For example, I want to calculate perentile for this columns :
list_of_col <- total[ -c(2:8,16:21) ]
I know how I can calculate the percentile on one column (the B is the column by which it groups, for example B have index 1, and A is the column from list_of_col):
total<- total %>%
group_by(B) %>%
mutate(A = rank(A)/length(A))
I'm looking something like this, but I don't know what to put in place of X
total<- total %>%
group_by(B) %>%
mutate_at(list_of_col, X )
CodePudding user response:
Try something like this (I did not run it)
total<- total %>%
group_by(B) %>%
mutate_at(list_of_col, function(x) rank(x)/length(x))
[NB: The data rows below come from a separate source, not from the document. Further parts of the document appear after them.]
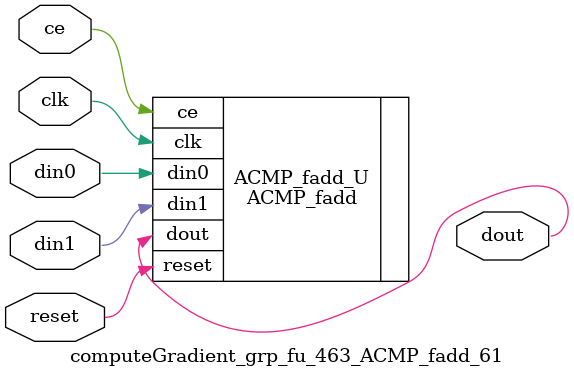
<source format=v>

`timescale 1 ns / 1 ps
module computeGradient_grp_fu_463_ACMP_fadd_61(
    clk,
    reset,
    ce,
    din0,
    din1,
    dout);

parameter ID = 32'd1;
parameter NUM_STAGE = 32'd1;
parameter din0_WIDTH = 32'd1;
parameter din1_WIDTH = 32'd1;
parameter dout_WIDTH = 32'd1;
input clk;
input reset;
input ce;
input[din0_WIDTH - 1:0] din0;
input[din1_WIDTH - 1:0] din1;
output[dout_WIDTH - 1:0] dout;



ACMP_fadd #(
.ID( ID ),
.NUM_STAGE( 4 ),
.din0_WIDTH( din0_WIDTH ),
.din1_WIDTH( din1_WIDTH ),
.dout_WIDTH( dout_WIDTH ))
ACMP_fadd_U(
    .clk( clk ),
    .reset( reset ),
    .ce( ce ),
    .din0( din0 ),
    .din1( din1 ),
    .dout( dout ));

endmodule

</source>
CodePudding user response:
dplyr::mutate_at
is superseded. You can still use it but here is a more "modern" variant.
library("tidyverse")
set.seed(1234)
n <- 100
total <- tibble(
B = sample(letters, n, replace = TRUE),
X1 = rnorm(n),
X2 = rnorm(n),
X3 = rnorm(n)
)
total %>%
group_by(B) %>%
mutate(
across(X1:X3, percent_rank)
)
#> # A tibble: 100 × 4
#> # Groups: B [26]
#> B X1 X2 X3
#> <chr> <dbl> <dbl> <dbl>
#> 1 p 0 0.25 0.5
#> 2 z 0.25 0.5 0
#> 3 v 0.5 0.833 0.5
#> 4 e 0.667 1 1
#> 5 l 0 0 1
#> 6 o 0.25 0 1
#> 7 i 0.5 0 1
#> 8 e 1 0.333 0.667
#> 9 f 0.8 0.2 0.6
#> 10 p 0.25 1 0
#> # … with 90 more rows
Created on 2022-07-09 by the reprex package (v2.0.1)
Instead of your percentile function, I used dplyr::percent_rank
; with it, percentiles start at 0 rather than 1 / length(x).